Arrhythmogenesis in the aged heart following ischaemia–reperfusion: role of transient receptor potential vanilloid 4

Abstract

Abstract Aims Cardiomyocyte Ca2+ homoeostasis is altered with ageing and predisposes the heart to Ca2+ intolerance and arrhythmia. Transient receptor potential vanilloid 4 (TRPV4) is an osmotically activated cation channel with expression in cardiomyocytes of the aged heart. The objective of this study was to examine the role of TRPV4 in Ca2+ handling and arrhythmogenesis following ischaemia–reperfusion (I/R), a pathological scenario associated with osmotic stress. Methods and results Cardiomyocyte membrane potential was monitored prior to and following I/R in Langendorff-perfused hearts of Aged (19–28 months) male and female C57BL/6 mice ± TRPV4 inhibition (1 μM HC067047, HC). Diastolic resting membrane potential was similar between Aged and Aged HC at baseline, but following I/R Aged exhibited depolarized diastolic membrane potential vs.

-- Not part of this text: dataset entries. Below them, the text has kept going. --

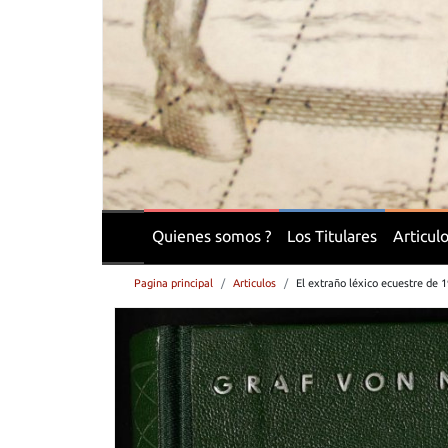
Quienes somos ?
Los Titulares
Articul
Pagina principal
Articulos
El extraño léxico ecuestre de 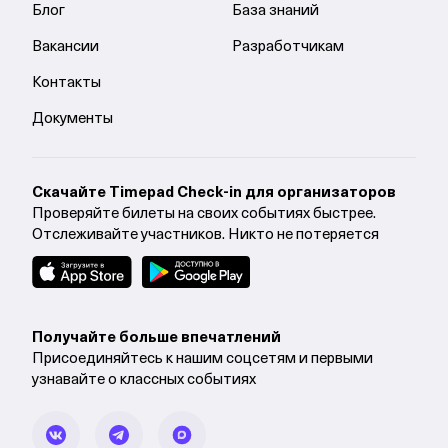
Блог
База знаний
Вакансии
Разработчикам
Контакты
Документы
Cкачайте Timepad Check-in для организаторов
Проверяйте билеты на своих событиях быстрее.
Отслеживайте участников. Никто не потеряется
Получайте больше впечатлений
Присоединяйтесь к нашим соцсетям и первыми
узнавайте о классных событиях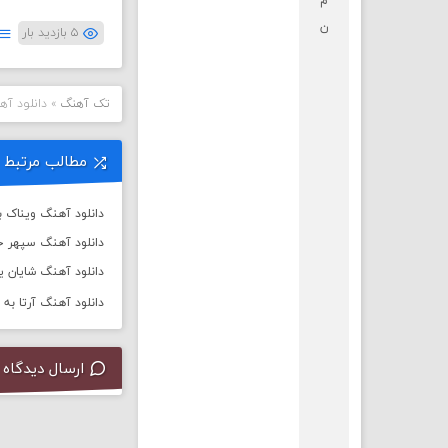
م
ن
۵ بازدید بار
تک آهنگ
»
دانلود آه
مطالب مرتبط
دانلود آهنگ ویناک به
دانلود آهنگ سپهر خ
دانلود آهنگ شایان یو 
دانلود آهنگ آرتا به نام
ارسال دیدگاه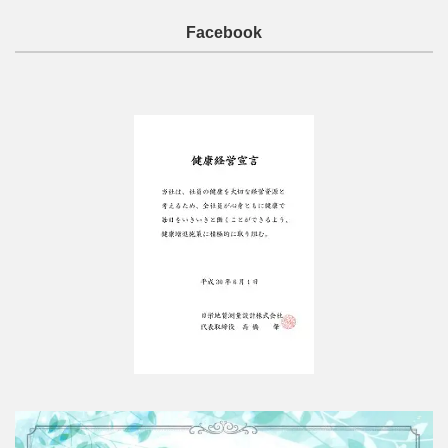
Facebook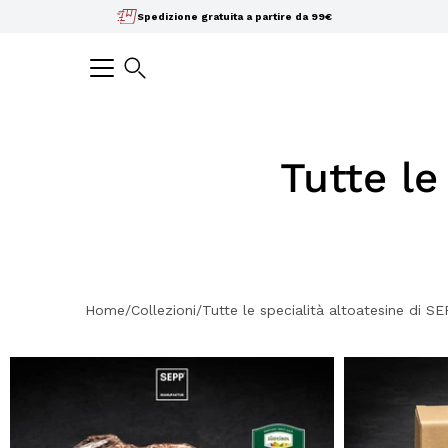
Salta
Spedizione gratuita a partire da 99€
il
contenuto
Ricerca
Tutte le
Home/Collezioni/Tutte
le specialità altoatesine di S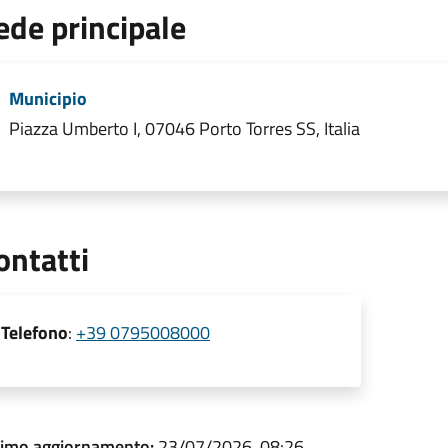
ede principale
Municipio
Piazza Umberto I, 07046 Porto Torres SS, Italia
ontatti
Telefono
:
+39 0795008000
timo aggiornamento:
23/07/2026, 08:26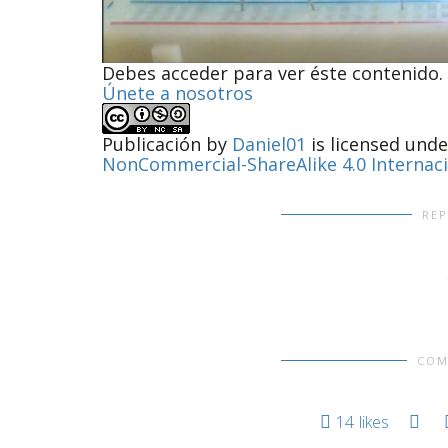
Debes acceder para ver éste contenido.
Únete a nosotros
Publicación
by
Daniel01
is licensed und
NonCommercial-ShareAlike 4.0 Internac
RE
COM
14
likes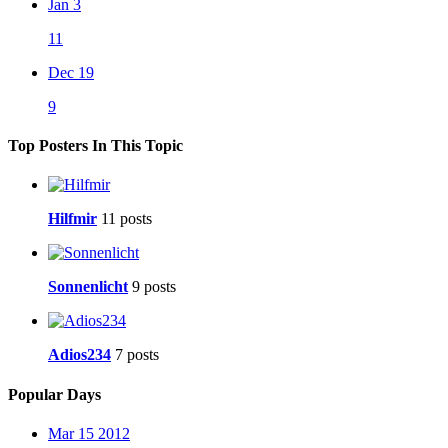
Jan 3
11
Dec 19
9
Top Posters In This Topic
Hilfmir
11 posts
Sonnenlicht
9 posts
Adios234
7 posts
Popular Days
Mar 15 2012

Aged HC. The effects of TRPV4 on cardiomyocyte Ca2+ signalling following I/R were examined in isolated hearts of Aged cardiac-specific GCaMP6f mice (±HC) using high-speed confocal fluorescence microscopy, with cardiomyocytes of Aged exhibiting an increased incidence of pro-arrhythmic Ca2+ signalling vs. Aged HC. In the isolated cell environment, cardiomyocytes of Aged responded to sustained hypoosmotic stress (250mOsm) with an increase in Ca2+ transient amplitude (fluo-4) and higher incidence of pro-arrhythmic diastolic Ca2+ signals vs. Aged HC. Intracardiac electrocardiogram measurements in isolated hearts following I/R revealed an increased arrhythmia incidence, an accelerated time to ventricular arrhythmia, and increased arrhythmia score in Aged vs. Aged HC. Aged exhibited depolarized resting membrane potential, increased pro-arrhythmic diastolic Ca2+ signalling, and greater incidence of arrhythmia when compared with Young (3–5 months). Conclusion TRPV4 contributes to pro-arrhythmic cardiomyocyte Ca2+ signalling, electrophysiological abnormalities, and ventricular arrhythmia in the aged mouse heart.